■ Exercise instructions
Which lines in the rows below contain the word "approximately"? Pull out each of those lines and copy it in full.

■ Available data

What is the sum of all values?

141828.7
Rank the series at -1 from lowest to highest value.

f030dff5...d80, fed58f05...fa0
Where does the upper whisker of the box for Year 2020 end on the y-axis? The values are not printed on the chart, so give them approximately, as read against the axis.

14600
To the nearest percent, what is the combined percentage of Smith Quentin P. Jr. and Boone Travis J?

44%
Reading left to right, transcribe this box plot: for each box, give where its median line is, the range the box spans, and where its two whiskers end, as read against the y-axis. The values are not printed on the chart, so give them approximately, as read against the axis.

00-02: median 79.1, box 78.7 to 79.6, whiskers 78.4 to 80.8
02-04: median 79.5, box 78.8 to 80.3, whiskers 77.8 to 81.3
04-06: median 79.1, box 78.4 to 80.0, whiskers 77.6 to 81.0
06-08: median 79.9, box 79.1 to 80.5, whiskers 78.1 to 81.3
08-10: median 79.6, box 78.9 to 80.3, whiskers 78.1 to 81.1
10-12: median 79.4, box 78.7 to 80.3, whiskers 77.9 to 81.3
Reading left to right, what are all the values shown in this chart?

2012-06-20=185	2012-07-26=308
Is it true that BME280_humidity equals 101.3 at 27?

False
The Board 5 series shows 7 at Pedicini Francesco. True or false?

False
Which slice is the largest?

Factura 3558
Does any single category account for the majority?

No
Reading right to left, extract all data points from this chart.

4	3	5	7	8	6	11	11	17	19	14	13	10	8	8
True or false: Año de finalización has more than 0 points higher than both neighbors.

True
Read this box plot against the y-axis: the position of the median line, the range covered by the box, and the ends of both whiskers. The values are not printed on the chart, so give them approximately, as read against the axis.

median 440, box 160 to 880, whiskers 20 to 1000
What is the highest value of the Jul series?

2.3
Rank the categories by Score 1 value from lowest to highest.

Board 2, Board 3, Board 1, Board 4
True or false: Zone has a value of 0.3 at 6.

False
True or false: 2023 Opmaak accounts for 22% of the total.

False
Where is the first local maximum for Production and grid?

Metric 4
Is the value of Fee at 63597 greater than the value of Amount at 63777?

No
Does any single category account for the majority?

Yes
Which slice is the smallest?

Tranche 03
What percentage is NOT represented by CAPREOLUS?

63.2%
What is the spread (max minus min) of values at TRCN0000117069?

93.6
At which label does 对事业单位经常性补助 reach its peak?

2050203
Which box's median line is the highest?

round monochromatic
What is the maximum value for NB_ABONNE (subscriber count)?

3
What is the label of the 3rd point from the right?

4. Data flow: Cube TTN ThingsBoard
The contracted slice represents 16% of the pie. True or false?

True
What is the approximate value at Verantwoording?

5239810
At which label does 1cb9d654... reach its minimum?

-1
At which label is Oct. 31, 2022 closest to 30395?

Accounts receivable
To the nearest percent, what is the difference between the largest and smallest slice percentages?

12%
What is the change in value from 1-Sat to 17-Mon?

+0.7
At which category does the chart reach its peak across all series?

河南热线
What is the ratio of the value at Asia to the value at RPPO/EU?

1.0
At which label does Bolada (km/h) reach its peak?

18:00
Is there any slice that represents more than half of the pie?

■ Task response
Where does the upper whisker of the box for Year 2020 end on the y-axis? The values are not printed on the chart, so give them approximately, as read against the axis.
Reading left to right, transcribe this box plot: for each box, give where its median line is, the range the box spans, and where its two whiskers end, as read against the y-axis. The values are not printed on the chart, so give them approximately, as read against the axis.
Read this box plot against the y-axis: the position of the median line, the range covered by the box, and the ends of both whiskers. The values are not printed on the chart, so give them approximately, as read against the axis.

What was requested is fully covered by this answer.